I explained that my clients aren’t really looking for six-pack abs or striated muscles; that’s just not the type of person who seeks out a trainer like me. They aren’t trying to make the weight lifting boards or compete professionally. My clients want to increase their quality of life, and just work from their starting point, whatever that may be. I never impose my own agenda on any of them…because I don’t have an agenda in the first place.

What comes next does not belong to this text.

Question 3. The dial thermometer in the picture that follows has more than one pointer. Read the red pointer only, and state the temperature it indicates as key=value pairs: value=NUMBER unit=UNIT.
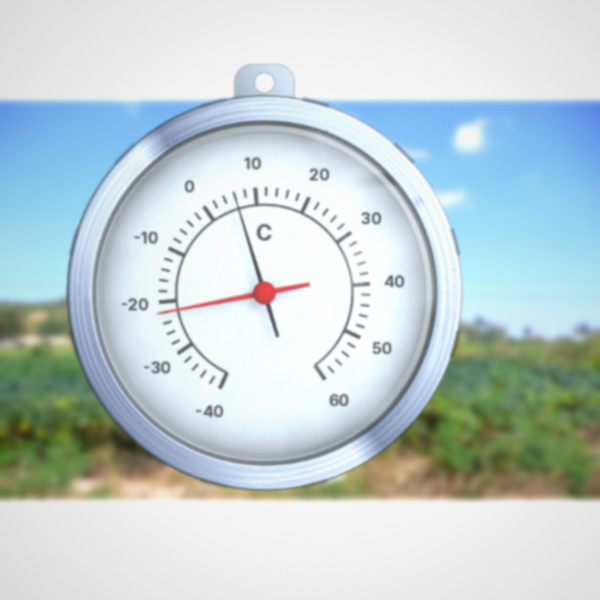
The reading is value=-22 unit=°C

I thought I had been all eloquent in my explanations, and was expecting him to thank me for my time and perspective. But no. Meathead went on to say, “What do you do if they overeat?” I was a bit stunned, and after a moment of silence, I just replied, “Well, since I’m not the food police, and since my clients aren’t required to report their food choices to me, and since I only train adults who are, by virtue of that adulthood, capable of making their own choices, I don’t do anything at all about that.” I went on to explain that while I certainly advocate a healthy diet for all of my clients (and everybody else, for that matter), I also think there’s something to be said for a truly healthy and intuitive relationship with food that allows for occasional unhealthy choices: I want my clients to feel great about eating a piece of birthday cake at a party, or indulging in a decadent meal to celebrate an anniversary, or even just ordering in a pizza once in a while because it just sounds so damn good. His reply was… I can’t even. He said, and I quote:
“If I was a trainer, I would just tell my clients to eat a huge meal, totally pig out, then go home and purge.”
::blinking::
::blinking::
::waiting for the tumbleweed to go rolling past me along the floor::
After picking my jaw up from the floor, I said, quite simply, “I would never, ever suggest that my clients purge. Under any circumstances. EVER.”
He actually asked me why not. So I rounded up all the internal diplomacy I possess and replied, as calmly as possible, “Because I want my clients to develop healthy habits, not dangerous ones. I wouldn’t suggest they purge any more than I would suggest they start smoking. Because I don’t want my clients to die.” I slammed my headphones on my head, grabbed my easy curl bar, and firmly turned my back and walked away.
As I performed my skull crushers, still trying to tap into my clients’ expectations for me, I realized that while my afterglow was clearly destroyed by Meathead over there, he had given me a wonderful gift: a concrete reminder that if the fitness industry is left in the hands of a bunch of body-obsessed, jug-headed, stereotypical and ignorant douchebags like that one, people who are more concerned about what they see in the mirror than what they see in their blood panels, people who will go to ridiculous and potentially deadly lengths to lose that last ounce of unwanted fat, we’re all screwed. If I ever needed the inspiration to double up my efforts to introduce women to kind and appropriate and safe ways to build healthy muscle and develop more loving relationships with their bodies, I certainly got it. Thanks, Meathead!
But God help us all if that douchebag becomes a personal trainer.